• [Problem A]: Translate this sentence from the forum thread on migraines into Spanish: "I haven't called the doctor yet, but I think I will."
• [Problem B]: Carry on the forum thread about migraines from the point where it stops.

• [Exercise passage]:
========
# Who else gets migraines?



## M&M (Jan 20, 2002)

Well, I think I'm having the second migraine of my life.







Of course I'm not sure, as I think I've only had one other, which was several months ago. Any of you who get migraines with ME/CFIDS or FMS - What are your coping strategies? What helps you to get relief? I haven't called the doctor yet, but I think I will. So, before I get any prescription, I'd like to know what other remedies you all have. Thanks!!


----------



## Guest (Oct 29, 2003)

Hi MM,I've noticed as a nice side perk that my headache severity and frequency has been significantly reduced by the introduction of my new med, Depakote.I am like a new person.Hope you find some relief soon...







Evie


----------



## Feisty (Aug 14, 2000)
========
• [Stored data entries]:
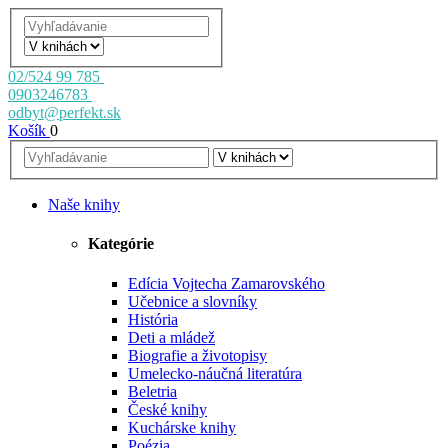
02/524 99 785
0903246783
odbyt@perfekt.sk
Košík
0
Naše knihy
Kategórie
Edícia Vojtecha Zamarovského
Učebnice a slovníky
História
Deti a mládež
Biografie a životopisy
Umelecko-náučná literatúra
Beletria
České knihy
Kuchárske knihy
Poézia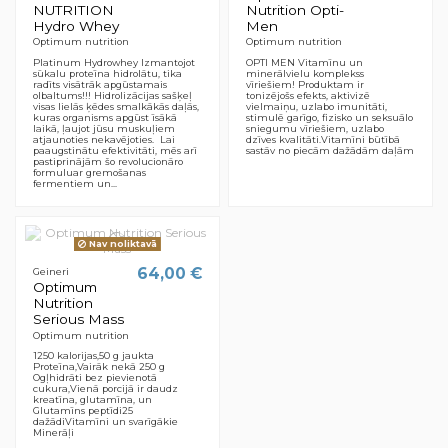
NUTRITION
Nutrition Opti-
Hydro Whey
Men
Optimum nutrition
Optimum nutrition
Platinum Hydrowhey Izmantojot
OPTI MEN Vitamīnu un
sūkalu proteīna hidrolātu, tika
minerālvielu komplekss
radīts visātrāk apgūstamais
vīriešiem! Produktam ir
olbaltums!!! Hidrolizācijas sašķeļ
tonizējošs efekts, aktivizē
visas lielās ķēdes smalkākās daļās,
vielmaiņu, uzlabo imunitāti,
kuras organisms apgūst īsākā
stimulē garīgo, fizisko un seksuālo
laikā, ļaujot jūsu muskuļiem
sniegumu vīriešiem, uzlabo
atjaunoties nekavējoties. Lai
dzīves kvalitāti.Vitamīni būtībā
paaugstinātu efektivitāti, mēs arī
sastāv no piecām dažādām daļām
pastiprinājām šo revolucionāro
formuluar gremošanas
fermentiem un...
Nav noliktavā
64,00 €
Geineri
Optimum
Nutrition
Serious Mass
Optimum nutrition
1250 kalorijas,50 g jaukta
Proteīna,Vairāk nekā 250 g
Ogļhidrāti bez pievienotā
cukura,Vienā porcijā ir daudz
kreatīna, glutamīna, un
Glutamīns peptīdi25
dažādiVitamīni un svarīgākie
Minerāļi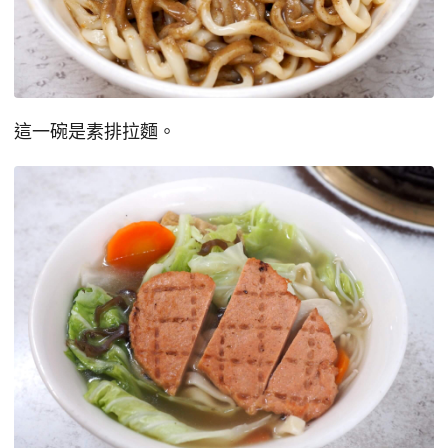
這一碗是素排拉麵。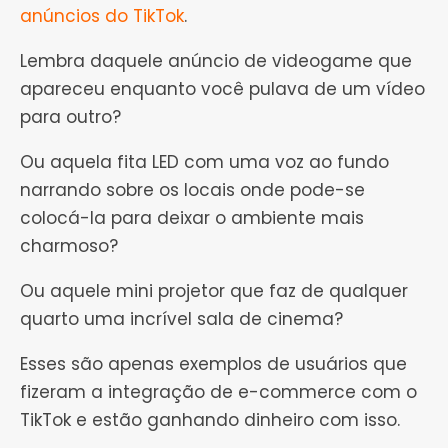
anúncios do TikTok
.
Lembra daquele anúncio de videogame que
apareceu enquanto você pulava de um vídeo
para outro?
Ou aquela fita LED com uma voz ao fundo
narrando sobre os locais onde pode-se
colocá-la para deixar o ambiente mais
charmoso?
Ou aquele mini projetor que faz de qualquer
quarto uma incrível sala de cinema?
Esses são apenas exemplos de usuários que
fizeram a integração de e-commerce com o
TikTok e estão ganhando dinheiro com isso.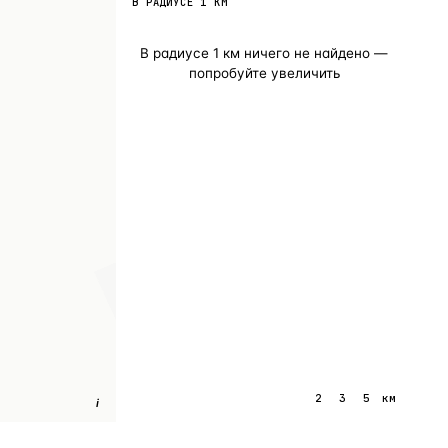
В РАДИУСЕ
1
КМ
В радиусе
1
км ничего не найдено —
попробуйте увеличить
1
2
3
5
км
i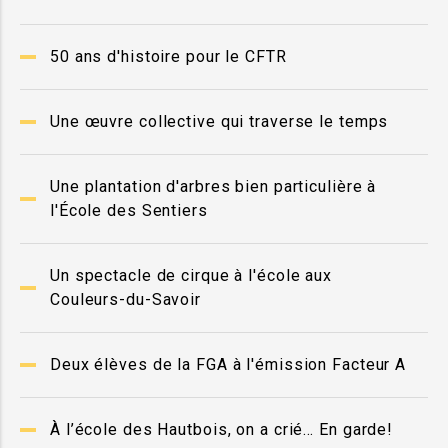
50 ans d'histoire pour le CFTR
Une œuvre collective qui traverse le temps
Une plantation d'arbres bien particulière à
l'École des Sentiers
Un spectacle de cirque à l'école aux
Couleurs-du-Savoir
Deux élèves de la FGA à l'émission Facteur A
À l’école des Hautbois, on a crié… En garde!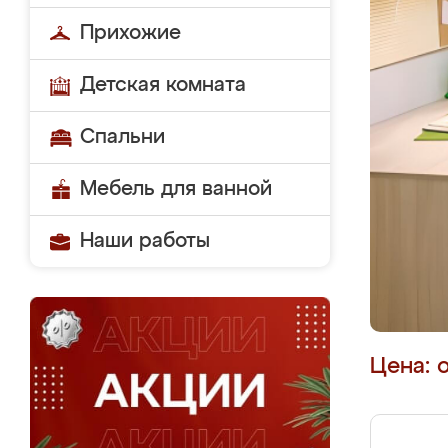
Прихожие
Детская комната
Спальни
Мебель для ванной
Наши работы
Цена: 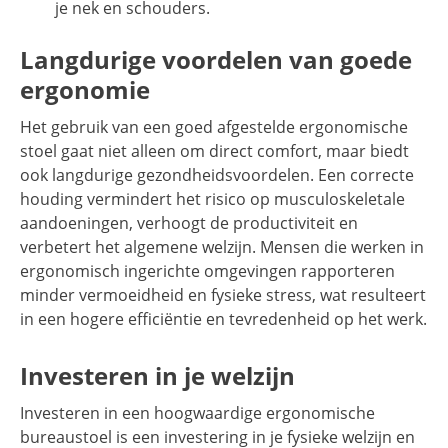
je nek en schouders.
Langdurige voordelen van goede
ergonomie
Het gebruik van een goed afgestelde ergonomische
stoel gaat niet alleen om direct comfort, maar biedt
ook langdurige gezondheidsvoordelen. Een correcte
houding vermindert het risico op musculoskeletale
aandoeningen, verhoogt de productiviteit en
verbetert het algemene welzijn. Mensen die werken in
ergonomisch ingerichte omgevingen rapporteren
minder vermoeidheid en fysieke stress, wat resulteert
in een hogere efficiëntie en tevredenheid op het werk.
Investeren in je welzijn
Investeren in een hoogwaardige ergonomische
bureaustoel is een investering in je fysieke welzijn en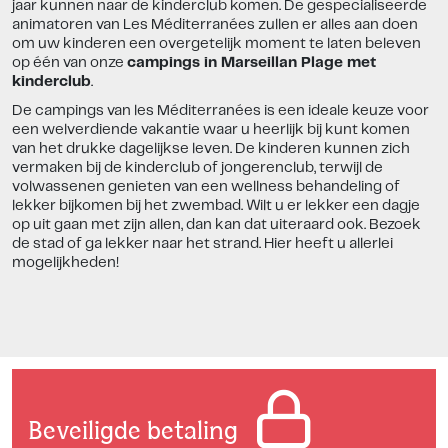
jaar kunnen naar de kinderclub komen. De gespecialiseerde
animatoren van Les Méditerranées zullen er alles aan doen
om uw kinderen een overgetelijk moment te laten beleven
op één van onze
campings in Marseillan Plage met
kinderclub
.
De campings van les Méditerranées is een ideale keuze voor
een welverdiende vakantie waar u heerlijk bij kunt komen
van het drukke dagelijkse leven. De kinderen kunnen zich
vermaken bij de kinderclub of jongerenclub, terwijl de
volwassenen genieten van een wellness behandeling of
lekker bijkomen bij het zwembad. Wilt u er lekker een dagje
op uit gaan met zijn allen, dan kan dat uiteraard ook. Bezoek
de stad of ga lekker naar het strand. Hier heeft u allerlei
mogelijkheden!
Beveiligde betaling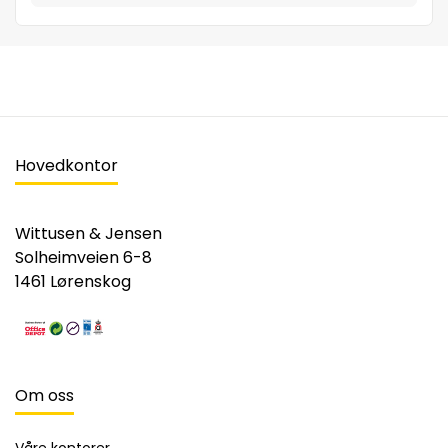
Hovedkontor
Wittusen & Jensen
Solheimveien 6-8
1461 Lørenskog
Om oss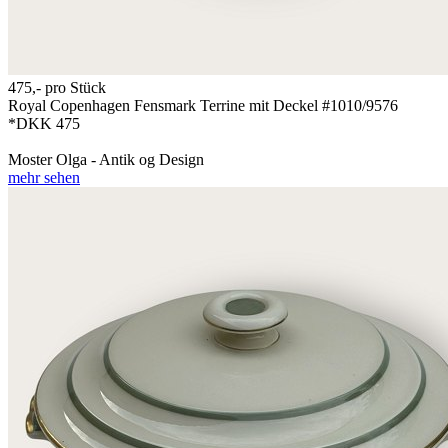
475,-
pro Stück
Royal Copenhagen Fensmark Terrine mit Deckel #1010/9576
*DKK 475
Moster Olga - Antik og Design
mehr sehen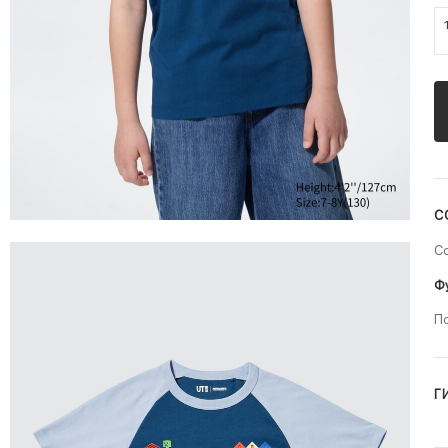
С
С
Ф
П
Г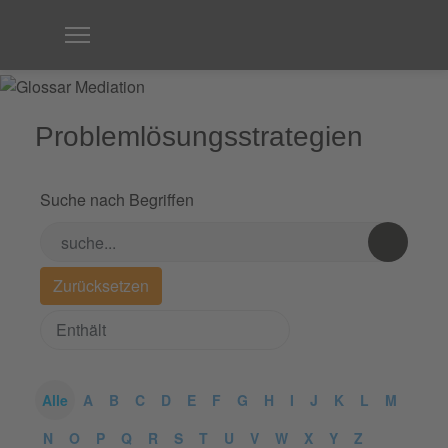
Problemlösungsstrategien
Suche nach Begriffen
Alle
A
B
C
D
E
F
G
H
I
J
K
L
M
N
O
P
Q
R
S
T
U
V
W
X
Y
Z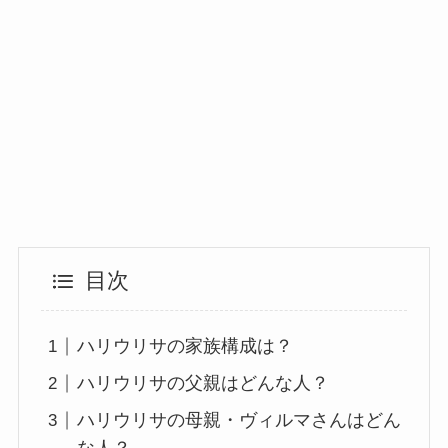
目次
ハリウリサの家族構成は？
ハリウリサの父親はどんな人？
ハリウリサの母親・ヴィルマさんはどん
========
• [Expected answer A]: Todavía no he llamado al médico, pero creo que lo haré.

• [Expected answer B]:
Hi Mrs. Mason







I LIVE with a migraine every single day 24/7. It's been that way for the last 20 years and they are horrible. For the first 10 years, my old Doc just told me I needed to relax and put me on Amitriptylene which did absolutely nothing for me except to rip up my stomach and cause a massive weight gain.When I went to the Michigan Head Pain and Neurological Institute in Ann Arbor, the Doc's tried several different anti-depressants and analgesic combinations which didn't help much either. The reason being----most times when I get a migraine, I also experience a stuffed up head. It's like the nasal passages become narrower. X-rays, CT scan, and MRI showed nothing significant to make them believe I was having trouble with sinuses, etc. Then they prescibed Cafergot, which worked for me for quite a while. Cafergot is Ergotamine (splg?) and caffeine. After a while, because I had to take them so often, they didn't work for me and the rebound headaches were just as bad as the migraine itself. Finally, thank goodness, I ended up seeing a different Doc 'cause the old one moved away. First words out of his mouth were, "You are having a migraine". He gave me a shot of Imitrex right there on the spot, and monitored me for an hour before he sent me home. I started giving myself Imitrex injections. I've had to "ween" away from them several times because I get so many bad ones and the Imitrex, like anything else if used too frequently, can cause "rebound" headaches. I now take Imitrex tablets, 50 mg., at the onset. Most times, one tablet will stop it, but once in a while I will need the second one.I do hope you can find some relief soon. Migraines are horrible. Thinking of you.


----------



## Susan Purry (Nov 6, 2001)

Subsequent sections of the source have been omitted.